Financial confidence might feel out of reach, especially for those who have decided to end their marriages. Whether navigating property division or seeking spousal support, there are a number of places where money matters can go astray. However, there is evidence that many women in Mississippi and elsewhere experience newfound financial confidence after going through divorce.
Around 1 million women in America get divorced each and every year. According to an Allianz Life 2019 study, 57% of divorced women say that ending their marriages was a wakeup call to get their personal finances in order. This wakeup call seems to be pushing women to better financial positions than before.

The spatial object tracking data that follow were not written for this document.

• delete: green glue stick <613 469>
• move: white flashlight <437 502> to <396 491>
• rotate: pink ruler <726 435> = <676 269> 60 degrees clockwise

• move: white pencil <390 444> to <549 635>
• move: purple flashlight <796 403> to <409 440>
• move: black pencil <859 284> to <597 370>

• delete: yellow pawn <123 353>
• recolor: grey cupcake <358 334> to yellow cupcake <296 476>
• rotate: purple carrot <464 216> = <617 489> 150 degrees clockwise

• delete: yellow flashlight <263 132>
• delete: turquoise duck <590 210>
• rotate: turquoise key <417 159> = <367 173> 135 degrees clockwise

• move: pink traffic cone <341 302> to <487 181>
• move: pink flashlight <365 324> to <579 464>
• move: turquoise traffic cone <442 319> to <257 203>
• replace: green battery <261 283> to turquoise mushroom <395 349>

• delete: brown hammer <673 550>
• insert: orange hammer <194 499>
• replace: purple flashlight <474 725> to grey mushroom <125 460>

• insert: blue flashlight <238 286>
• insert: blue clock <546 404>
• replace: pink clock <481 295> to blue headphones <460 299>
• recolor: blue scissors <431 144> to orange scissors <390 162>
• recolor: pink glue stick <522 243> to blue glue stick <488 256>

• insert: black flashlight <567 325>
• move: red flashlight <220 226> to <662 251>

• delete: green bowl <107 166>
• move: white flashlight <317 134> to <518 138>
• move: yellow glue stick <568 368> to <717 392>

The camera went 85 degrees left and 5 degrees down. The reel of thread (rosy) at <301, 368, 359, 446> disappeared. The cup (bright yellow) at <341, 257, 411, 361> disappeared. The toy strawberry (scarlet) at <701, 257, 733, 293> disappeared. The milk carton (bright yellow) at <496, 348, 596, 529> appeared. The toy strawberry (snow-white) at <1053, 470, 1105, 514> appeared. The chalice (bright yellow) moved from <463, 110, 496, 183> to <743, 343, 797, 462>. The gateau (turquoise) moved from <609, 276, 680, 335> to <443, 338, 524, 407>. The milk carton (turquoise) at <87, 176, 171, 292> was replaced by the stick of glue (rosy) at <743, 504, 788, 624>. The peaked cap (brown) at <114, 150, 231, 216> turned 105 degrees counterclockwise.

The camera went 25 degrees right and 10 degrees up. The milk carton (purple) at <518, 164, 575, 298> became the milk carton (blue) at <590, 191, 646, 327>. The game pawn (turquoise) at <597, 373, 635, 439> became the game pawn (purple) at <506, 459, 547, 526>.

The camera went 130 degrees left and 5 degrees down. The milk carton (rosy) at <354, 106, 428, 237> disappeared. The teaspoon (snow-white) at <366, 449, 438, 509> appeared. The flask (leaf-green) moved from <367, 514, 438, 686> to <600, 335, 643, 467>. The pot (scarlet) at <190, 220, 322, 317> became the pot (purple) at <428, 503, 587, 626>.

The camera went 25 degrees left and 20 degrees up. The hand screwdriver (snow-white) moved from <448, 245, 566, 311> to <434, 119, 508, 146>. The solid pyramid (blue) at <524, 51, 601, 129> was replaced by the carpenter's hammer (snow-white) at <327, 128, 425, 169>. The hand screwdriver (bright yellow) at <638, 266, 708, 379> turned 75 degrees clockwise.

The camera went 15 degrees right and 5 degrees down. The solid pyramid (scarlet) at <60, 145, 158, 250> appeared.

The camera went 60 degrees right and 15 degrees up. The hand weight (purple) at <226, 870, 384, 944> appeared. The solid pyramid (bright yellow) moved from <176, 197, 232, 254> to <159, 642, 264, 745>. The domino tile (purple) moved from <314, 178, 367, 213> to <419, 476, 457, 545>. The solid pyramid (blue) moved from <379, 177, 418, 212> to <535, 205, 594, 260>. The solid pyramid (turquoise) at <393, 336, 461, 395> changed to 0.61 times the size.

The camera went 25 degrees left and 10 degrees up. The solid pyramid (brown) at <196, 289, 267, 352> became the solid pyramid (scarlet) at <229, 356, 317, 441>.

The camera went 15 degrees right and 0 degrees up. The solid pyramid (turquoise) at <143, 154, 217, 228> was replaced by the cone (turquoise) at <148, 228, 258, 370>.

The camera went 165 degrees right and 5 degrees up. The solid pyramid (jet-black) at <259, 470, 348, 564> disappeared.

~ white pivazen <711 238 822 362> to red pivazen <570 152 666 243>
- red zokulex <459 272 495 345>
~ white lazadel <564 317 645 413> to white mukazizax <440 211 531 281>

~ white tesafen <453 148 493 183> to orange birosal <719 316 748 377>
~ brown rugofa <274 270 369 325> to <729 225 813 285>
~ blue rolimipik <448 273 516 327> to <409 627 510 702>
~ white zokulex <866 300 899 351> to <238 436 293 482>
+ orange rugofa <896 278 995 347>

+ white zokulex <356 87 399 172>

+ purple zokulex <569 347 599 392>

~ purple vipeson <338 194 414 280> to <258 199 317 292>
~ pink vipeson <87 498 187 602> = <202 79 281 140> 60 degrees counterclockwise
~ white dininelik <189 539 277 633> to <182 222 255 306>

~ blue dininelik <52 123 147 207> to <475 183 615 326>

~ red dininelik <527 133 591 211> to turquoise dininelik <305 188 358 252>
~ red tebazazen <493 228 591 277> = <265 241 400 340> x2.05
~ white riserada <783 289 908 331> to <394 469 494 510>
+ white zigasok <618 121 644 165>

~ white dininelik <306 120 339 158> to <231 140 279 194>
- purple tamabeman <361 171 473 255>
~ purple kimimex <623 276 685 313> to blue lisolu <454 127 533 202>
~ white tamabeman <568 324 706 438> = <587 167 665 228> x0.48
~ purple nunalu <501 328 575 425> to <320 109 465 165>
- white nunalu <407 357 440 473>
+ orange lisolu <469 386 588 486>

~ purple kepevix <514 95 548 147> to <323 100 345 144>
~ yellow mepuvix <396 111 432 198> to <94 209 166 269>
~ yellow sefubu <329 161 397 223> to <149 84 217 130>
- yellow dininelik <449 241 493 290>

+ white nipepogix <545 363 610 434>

Reaching out for the right help
In 2016, only around half of divorced women reported that they felt financially secure. By 2019, that number had jumped to 65%. Divorced women also felt more confident in their earning power in 2019 than they did in 2016.
So why the significant jump in financial confidence? Divorced women are relying on help from financial professionals more than ever before. Going back to the same Allianz Life survey, 88% of women were getting help from financial professionals after divorce, compared with only 61% in 2016.
If you were not actively involved in your household’s finances before divorce, you might be scared about what the future holds for you. However, studies show that you probably will not feel this way forever. Most women tend to feel more and more confident in their finances as time goes on, with many women reporting that their finances improved in the years following their divorces.
Ten years seems to be the sweet spot. When asked about money confidence and whether they have a solid understanding of their financial planning and investing, only around half of women who have been divorced for more than ten years reported wishing they knew more. A little over 70% of women who have been divorced for fewer than ten years responded that they wish they knew more about these topics.
What about future plans?
Divorce changes a lot of things. For some women, the idea of having to alter retirement and other financial plans can be understandably overwhelming. This is on top of other significant changes that divorce can bring on, such as:
- Finding new health insurance coverage
- Navigating property division
- Changes to your taxes
Minimizing divorce’s financial impact on your life often means taking a proactive stance. Collecting all relevant financial documents, calculating your future housing costs and looking into spousal support are all smart steps you can take toward your future financial security.